Para criar Dolly, Wilmut e Campbell retiraram o núcleo de uma célula mamária de uma ovelha de seis
anos. Por meio de uma corrente elétrica, introduziram esse núcleo no
interior de um óvulo não fertilizado,
do qual haviam previamente retirado o núcleo. Ao final, o óvulo contendo os genes da célula mamária da
ovelha adulta foi implantado no útero de uma ovelha de aluguel.
Depois de tentar esse procedimento 277 vezes, nasceu Dolly, geneticamente idêntica à mãe de seis
anos. Estavam subvertidos os papéis
tradicionais do pai, dos gametas e
das células maduras.
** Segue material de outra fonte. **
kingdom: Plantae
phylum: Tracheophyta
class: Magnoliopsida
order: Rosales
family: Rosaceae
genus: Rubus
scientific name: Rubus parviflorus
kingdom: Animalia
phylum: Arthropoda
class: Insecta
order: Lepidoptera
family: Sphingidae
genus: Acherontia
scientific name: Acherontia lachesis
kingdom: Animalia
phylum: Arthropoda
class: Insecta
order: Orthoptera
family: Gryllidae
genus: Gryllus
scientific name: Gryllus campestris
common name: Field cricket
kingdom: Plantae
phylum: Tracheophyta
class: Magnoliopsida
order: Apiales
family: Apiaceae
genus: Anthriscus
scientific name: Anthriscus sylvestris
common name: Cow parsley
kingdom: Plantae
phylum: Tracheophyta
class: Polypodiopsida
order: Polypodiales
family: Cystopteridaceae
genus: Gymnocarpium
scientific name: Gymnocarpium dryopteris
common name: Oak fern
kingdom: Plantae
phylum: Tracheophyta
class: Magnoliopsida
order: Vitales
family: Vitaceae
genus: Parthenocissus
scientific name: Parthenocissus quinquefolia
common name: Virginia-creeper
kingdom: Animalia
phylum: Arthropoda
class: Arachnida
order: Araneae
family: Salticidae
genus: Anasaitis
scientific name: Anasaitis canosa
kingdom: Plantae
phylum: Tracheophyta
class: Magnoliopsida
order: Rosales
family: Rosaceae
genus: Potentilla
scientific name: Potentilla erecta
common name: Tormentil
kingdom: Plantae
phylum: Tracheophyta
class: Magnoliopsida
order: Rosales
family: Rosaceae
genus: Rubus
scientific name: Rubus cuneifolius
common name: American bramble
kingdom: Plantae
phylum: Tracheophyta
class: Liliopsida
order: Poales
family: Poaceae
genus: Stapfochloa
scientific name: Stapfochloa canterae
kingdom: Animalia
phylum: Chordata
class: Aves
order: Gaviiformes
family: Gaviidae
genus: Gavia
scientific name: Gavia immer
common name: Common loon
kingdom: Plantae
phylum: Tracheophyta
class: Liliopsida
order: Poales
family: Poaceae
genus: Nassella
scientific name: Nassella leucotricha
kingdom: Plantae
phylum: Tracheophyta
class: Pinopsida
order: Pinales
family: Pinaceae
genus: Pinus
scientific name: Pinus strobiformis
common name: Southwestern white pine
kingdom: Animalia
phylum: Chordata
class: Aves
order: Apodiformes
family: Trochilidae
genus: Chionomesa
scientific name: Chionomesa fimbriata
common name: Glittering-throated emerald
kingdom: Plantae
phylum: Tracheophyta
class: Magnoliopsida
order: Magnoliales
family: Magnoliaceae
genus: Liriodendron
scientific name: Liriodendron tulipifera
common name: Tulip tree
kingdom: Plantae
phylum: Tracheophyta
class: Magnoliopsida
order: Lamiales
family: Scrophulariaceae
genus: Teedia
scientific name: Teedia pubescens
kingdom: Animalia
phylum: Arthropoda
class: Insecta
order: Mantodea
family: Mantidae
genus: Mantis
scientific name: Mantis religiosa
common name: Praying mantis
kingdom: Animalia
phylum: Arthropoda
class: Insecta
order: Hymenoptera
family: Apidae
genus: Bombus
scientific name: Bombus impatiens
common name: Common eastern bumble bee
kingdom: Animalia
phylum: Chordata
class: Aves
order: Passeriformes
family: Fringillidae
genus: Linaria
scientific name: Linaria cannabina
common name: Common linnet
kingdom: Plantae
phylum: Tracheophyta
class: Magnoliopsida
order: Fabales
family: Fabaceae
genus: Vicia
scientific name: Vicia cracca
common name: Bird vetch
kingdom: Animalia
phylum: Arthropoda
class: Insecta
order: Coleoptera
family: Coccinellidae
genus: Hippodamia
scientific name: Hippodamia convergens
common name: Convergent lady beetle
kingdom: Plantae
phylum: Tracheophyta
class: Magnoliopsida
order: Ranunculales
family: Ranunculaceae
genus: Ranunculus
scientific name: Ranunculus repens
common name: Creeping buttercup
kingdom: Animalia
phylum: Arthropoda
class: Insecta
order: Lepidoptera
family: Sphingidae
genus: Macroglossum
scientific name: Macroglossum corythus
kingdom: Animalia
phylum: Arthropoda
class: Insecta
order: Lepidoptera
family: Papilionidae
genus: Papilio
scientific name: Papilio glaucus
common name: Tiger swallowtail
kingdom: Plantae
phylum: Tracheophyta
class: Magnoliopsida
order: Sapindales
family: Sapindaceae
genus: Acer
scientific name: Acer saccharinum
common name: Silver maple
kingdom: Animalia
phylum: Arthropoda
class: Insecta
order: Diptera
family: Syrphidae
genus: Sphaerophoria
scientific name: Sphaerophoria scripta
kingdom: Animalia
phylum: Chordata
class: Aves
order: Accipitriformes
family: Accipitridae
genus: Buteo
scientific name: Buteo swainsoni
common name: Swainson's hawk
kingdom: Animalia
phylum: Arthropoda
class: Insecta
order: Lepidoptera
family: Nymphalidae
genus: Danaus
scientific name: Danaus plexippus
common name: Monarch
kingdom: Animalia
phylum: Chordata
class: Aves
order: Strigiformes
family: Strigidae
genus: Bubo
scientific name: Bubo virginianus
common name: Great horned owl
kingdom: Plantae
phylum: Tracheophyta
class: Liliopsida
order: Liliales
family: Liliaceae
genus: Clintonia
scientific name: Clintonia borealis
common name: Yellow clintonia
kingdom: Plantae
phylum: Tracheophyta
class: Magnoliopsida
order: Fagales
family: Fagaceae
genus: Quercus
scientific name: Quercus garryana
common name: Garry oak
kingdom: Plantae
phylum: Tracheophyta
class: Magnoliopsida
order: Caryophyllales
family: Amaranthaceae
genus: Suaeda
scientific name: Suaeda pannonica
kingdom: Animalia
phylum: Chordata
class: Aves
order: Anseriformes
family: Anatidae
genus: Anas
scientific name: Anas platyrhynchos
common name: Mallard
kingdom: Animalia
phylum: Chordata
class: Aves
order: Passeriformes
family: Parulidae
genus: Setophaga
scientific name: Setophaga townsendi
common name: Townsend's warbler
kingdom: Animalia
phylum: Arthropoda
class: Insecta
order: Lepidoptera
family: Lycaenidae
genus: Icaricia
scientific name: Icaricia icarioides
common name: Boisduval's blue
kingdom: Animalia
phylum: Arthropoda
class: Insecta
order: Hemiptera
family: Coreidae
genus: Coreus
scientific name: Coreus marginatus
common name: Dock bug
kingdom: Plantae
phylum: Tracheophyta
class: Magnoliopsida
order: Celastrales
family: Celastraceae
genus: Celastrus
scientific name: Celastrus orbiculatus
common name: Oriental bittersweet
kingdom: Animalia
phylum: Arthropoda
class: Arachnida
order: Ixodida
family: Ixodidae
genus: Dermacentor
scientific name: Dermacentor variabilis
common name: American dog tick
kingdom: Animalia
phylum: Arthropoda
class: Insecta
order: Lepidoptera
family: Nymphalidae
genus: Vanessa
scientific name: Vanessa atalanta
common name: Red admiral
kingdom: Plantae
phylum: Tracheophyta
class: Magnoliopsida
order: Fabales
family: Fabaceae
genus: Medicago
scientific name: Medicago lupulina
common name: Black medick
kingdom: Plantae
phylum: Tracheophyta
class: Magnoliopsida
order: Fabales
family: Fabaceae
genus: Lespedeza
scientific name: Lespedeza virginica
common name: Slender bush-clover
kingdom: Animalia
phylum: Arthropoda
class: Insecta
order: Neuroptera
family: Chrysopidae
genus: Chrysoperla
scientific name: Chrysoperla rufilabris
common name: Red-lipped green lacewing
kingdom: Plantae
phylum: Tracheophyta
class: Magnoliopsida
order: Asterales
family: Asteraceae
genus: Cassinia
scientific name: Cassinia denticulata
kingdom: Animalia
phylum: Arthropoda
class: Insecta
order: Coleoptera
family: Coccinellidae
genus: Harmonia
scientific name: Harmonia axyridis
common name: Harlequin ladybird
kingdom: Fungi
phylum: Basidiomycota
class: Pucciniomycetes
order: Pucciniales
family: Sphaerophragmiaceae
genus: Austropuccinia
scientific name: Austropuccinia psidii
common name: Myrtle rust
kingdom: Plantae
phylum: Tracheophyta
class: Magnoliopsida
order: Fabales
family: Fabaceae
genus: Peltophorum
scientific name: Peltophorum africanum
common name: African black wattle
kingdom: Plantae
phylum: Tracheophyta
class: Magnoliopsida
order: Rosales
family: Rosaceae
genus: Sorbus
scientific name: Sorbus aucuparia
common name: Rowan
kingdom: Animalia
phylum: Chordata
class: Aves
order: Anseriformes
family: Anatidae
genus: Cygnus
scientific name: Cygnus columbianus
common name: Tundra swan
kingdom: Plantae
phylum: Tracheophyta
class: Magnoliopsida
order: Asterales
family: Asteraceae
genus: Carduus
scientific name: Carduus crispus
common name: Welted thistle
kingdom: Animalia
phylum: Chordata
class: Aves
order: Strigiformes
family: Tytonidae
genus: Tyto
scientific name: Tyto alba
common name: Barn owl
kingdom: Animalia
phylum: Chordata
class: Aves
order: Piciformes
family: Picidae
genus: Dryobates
Desde então,
foram obtidos por clonagem animais de 16 espécies: lobos, cachorros, gatos, camundongos, búfalos,
cabritos, coelhos, cavalos, porcos e
outros. Em todos os casos, porém,
menos de 10% dos embriões implantados no útero sobreviveram.
Conseguir que os genes de uma
célula adulta obedeçam às ordens do
citoplasma de um óvulo vazio é tarefa de alta complexidade. Seus meandros precisam ser decifrados porque
não é possível desprezar as aplicações da clonagem na pecuária e na
produção de células-tronco para regenerar tecidos humanos.
Um dos principais problemas práticos é a expressão de genes aberrantes no embrião clonado, que pode
provocar defeitos na formação da
placenta, crescimento fetal exagerado e outras anormalidades possivelmente fatais para o feto e a gestante.
Quando Dolly começou a apresentar um quadro compatível com
artrite reumatóide, foi levantada a
suspeita de que animais clonados a
partir de um adulto nasceriam com
a mesma idade deste. Tal hipótese
foi reforçada quando se verificou
que os cromossomos de Dolly eram
aparentemente mais curtos, processo normalmente associado ao envelhecimento natural. Mais tarde, no
entanto, ficou claro que os cromossomos já encurtados do animal mais
velho, doador dos genes, recuperam
o tamanho normal no filho clonado.
Essa habilidade de aumentar o
comprimento dos cromossomos já
encurtados pelo processo de envelhecimento só havia sido descrita
nos tumores malignos. A clonagem
ofereceu a primeira oportunidade
de observar esse fenômeno em tecidos normais.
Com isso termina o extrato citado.